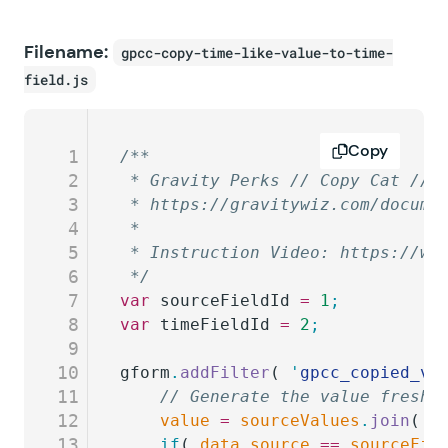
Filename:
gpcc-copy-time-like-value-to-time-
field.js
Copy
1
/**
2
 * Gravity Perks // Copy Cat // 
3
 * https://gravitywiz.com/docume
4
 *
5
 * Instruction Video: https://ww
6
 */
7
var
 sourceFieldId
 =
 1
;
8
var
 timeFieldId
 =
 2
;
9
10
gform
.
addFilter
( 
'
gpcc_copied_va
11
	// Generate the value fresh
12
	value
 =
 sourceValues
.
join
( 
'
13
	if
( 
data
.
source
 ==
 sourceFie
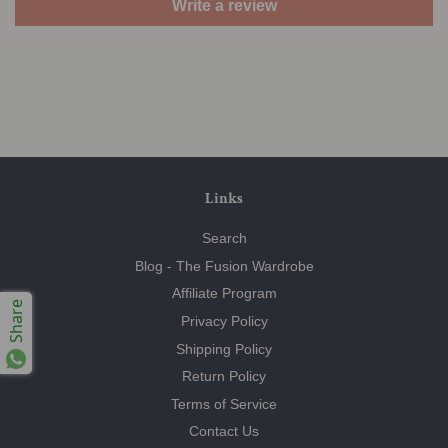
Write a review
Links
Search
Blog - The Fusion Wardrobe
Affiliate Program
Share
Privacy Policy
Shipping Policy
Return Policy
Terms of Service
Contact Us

....................

▶ [What this task involves]: Scan the lines above for the word "https", then copy each line that has it.

▶ [Written solution]:
 * https://gravitywiz.com/docume
 * Instruction Video: https://ww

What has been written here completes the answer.